Texto dado =
Salvador Dalí: "La persistencia de la memoria" (1931). Una expresión surrealista de la memoria y el tiempo.

Salvador Dalí: «La persistencia de la memoria» (1931). Una expresión surrealista de la memoria y el tiempo.

Memoria y experiencia

En una entrada anterior preguntaba qué ocurriría si memoria y olvido estuvieran desgajados de lo real. Pregunto ahora si desde el punto de vista de la integración moral de la persona no sería preferible dejar en el olvido también las buenas cosas que hacemos: pues mientras ocupan la memoria, están quizás imposibilitando el crecimiento personal.

Porque cuando olvidamos o cuando recordamos, tanto la memoria como el olvido responden a un interés profundo de la persona, siguiendo un dinamismo integral, un sentido de valores, un principio que permite la unificación real de la personalidad.

En fin, parece claro que si bien recordar y olvidar son en sí mismos actos naturales, la explicación realista, presente también en el estoicismo, conectó a estos actos una intención moral, una relación personal, la cual desemboca en el influjo o acción práctica que la voluntad humana ejerce sobre esos actos, con un cierto dominio directivo[1].

Ciertamente el hecho de olvidar el mal que nos acaece es a veces un buen signo de salud moral y personal; pero ¿es asimismo un signo de buen estado moral y personal el olvidar el bien que hacemos? Eso depende de lo que sea necesario y valioso recordar. A Erasmo de Rotterdam  (1469-1536) se le atribuye una expresión sobrecogedora: “El colmo de la estupidez es aprender lo que luego hay que olvidar”. Estoy de acuerdo: y esta podría ser la fórmula magistral para que los políticos acuerden una buena ley de educación.

Las doctrinas morales del estoico cordobés Lucio Anneo Séneca ‒que murió en el siglo I‒ nos obligan a reconocer que incluso olvidar el bien que hacemos es a veces un signo de buena salud moral y personal. Séneca explica su punto de vista especialmente en el libro titulado De beneficiis (o sea, de dones o gracias), cuyas conclusiones se transmitieron por toda Europa, a lo largo de la Edad Media y del Siglo de Oro Español. Fueron recogidas por Santo Tomás  en la Suma Teológica (cuestiones 106 y 107 de la II-II) y en los muchos comentarios que a esta Suma se hicieron, especialmente por maestros de la Escuela de Salamanca. No puedo entrar en ellos analíticamente, pero sí proponer una síntesis de sus enseñanzas.

Tarea escrita A = Edita los registros desde su comienzo hasta la línea que contiene "color balance rgb: linear", incluida, sustituyendo "developed" por "processed" sin cambiar nada más.
Los registros no guardan ninguna relación con el texto.

Registros de trabajo =

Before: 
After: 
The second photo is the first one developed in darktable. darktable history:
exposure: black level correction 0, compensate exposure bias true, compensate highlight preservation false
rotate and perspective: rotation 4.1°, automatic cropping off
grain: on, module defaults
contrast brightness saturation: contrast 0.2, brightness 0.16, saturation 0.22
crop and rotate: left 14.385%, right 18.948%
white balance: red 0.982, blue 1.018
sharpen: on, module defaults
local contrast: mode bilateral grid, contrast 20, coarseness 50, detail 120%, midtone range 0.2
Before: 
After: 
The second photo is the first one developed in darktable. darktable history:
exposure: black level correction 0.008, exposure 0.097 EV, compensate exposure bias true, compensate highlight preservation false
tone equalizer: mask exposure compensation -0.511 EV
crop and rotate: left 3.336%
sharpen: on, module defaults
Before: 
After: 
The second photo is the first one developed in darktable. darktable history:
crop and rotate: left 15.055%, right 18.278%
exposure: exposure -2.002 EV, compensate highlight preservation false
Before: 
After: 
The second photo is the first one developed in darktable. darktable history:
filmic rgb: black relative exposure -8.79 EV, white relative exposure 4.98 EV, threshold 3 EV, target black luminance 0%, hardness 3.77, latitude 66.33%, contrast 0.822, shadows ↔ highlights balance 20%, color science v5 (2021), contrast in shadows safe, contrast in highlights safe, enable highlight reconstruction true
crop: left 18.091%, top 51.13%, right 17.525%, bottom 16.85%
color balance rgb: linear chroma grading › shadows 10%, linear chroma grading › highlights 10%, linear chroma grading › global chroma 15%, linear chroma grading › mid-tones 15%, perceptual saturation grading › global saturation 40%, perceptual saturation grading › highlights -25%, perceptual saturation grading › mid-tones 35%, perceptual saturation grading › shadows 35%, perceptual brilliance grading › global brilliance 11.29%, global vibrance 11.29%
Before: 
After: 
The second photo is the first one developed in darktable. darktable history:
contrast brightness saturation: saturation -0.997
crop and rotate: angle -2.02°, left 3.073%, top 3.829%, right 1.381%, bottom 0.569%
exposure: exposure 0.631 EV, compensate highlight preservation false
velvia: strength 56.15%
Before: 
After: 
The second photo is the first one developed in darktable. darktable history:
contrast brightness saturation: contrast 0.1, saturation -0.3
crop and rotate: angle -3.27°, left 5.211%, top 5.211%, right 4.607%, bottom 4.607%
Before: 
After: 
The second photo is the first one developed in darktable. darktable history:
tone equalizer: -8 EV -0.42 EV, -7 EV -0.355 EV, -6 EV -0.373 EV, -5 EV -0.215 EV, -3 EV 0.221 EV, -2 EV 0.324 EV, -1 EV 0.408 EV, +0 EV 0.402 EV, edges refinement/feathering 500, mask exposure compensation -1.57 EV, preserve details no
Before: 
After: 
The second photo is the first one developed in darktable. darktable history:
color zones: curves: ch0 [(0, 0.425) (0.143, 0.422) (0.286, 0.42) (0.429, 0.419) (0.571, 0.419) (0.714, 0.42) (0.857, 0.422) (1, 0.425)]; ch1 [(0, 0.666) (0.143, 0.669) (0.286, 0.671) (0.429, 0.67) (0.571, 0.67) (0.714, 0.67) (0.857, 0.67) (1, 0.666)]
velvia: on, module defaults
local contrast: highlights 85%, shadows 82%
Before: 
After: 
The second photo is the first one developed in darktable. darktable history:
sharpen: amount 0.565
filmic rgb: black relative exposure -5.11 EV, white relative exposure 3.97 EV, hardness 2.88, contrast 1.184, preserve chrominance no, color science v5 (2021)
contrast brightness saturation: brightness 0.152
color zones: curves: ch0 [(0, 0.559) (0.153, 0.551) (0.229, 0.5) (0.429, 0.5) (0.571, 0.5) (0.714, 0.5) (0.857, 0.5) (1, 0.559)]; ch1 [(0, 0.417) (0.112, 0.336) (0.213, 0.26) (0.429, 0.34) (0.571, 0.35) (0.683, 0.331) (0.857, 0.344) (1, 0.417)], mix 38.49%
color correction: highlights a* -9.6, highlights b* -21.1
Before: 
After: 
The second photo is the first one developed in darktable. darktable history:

Tarea escrita B = Por favor, copia tal cual del texto el fragmento que va desde "Ciertamente el hecho" hasta "ley de educación.", ambos incluidos.

Respuesta desarrollada A =
Before: 
After: 
The second photo is the first one processed in darktable. darktable history:
exposure: black level correction 0, compensate exposure bias true, compensate highlight preservation false
rotate and perspective: rotation 4.1°, automatic cropping off
grain: on, module defaults
contrast brightness saturation: contrast 0.2, brightness 0.16, saturation 0.22
crop and rotate: left 14.385%, right 18.948%
white balance: red 0.982, blue 1.018
sharpen: on, module defaults
local contrast: mode bilateral grid, contrast 20, coarseness 50, detail 120%, midtone range 0.2
Before: 
After: 
The second photo is the first one processed in darktable. darktable history:
exposure: black level correction 0.008, exposure 0.097 EV, compensate exposure bias true, compensate highlight preservation false
tone equalizer: mask exposure compensation -0.511 EV
crop and rotate: left 3.336%
sharpen: on, module defaults
Before: 
After: 
The second photo is the first one processed in darktable. darktable history:
crop and rotate: left 15.055%, right 18.278%
exposure: exposure -2.002 EV, compensate highlight preservation false
Before: 
After: 
The second photo is the first one processed in darktable. darktable history:
filmic rgb: black relative exposure -8.79 EV, white relative exposure 4.98 EV, threshold 3 EV, target black luminance 0%, hardness 3.77, latitude 66.33%, contrast 0.822, shadows ↔ highlights balance 20%, color science v5 (2021), contrast in shadows safe, contrast in highlights safe, enable highlight reconstruction true
crop: left 18.091%, top 51.13%, right 17.525%, bottom 16.85%
color balance rgb: linear chroma grading › shadows 10%, linear chroma grading › highlights 10%, linear chroma grading › global chroma 15%, linear chroma grading › mid-tones 15%, perceptual saturation grading › global saturation 40%, perceptual saturation grading › highlights -25%, perceptual saturation grading › mid-tones 35%, perceptual saturation grading › shadows 35%, perceptual brilliance grading › global brilliance 11.29%, global vibrance 11.29%

Respuesta desarrollada B =
Ciertamente el hecho de olvidar el mal que nos acaece es a veces un buen signo de salud moral y personal; pero ¿es asimismo un signo de buen estado moral y personal el olvidar el bien que hacemos? Eso depende de lo que sea necesario y valioso recordar. A Erasmo de Rotterdam  (1469-1536) se le atribuye una expresión sobrecogedora: “El colmo de la estupidez es aprender lo que luego hay que olvidar”. Estoy de acuerdo: y esta podría ser la fórmula magistral para que los políticos acuerden una buena ley de educación.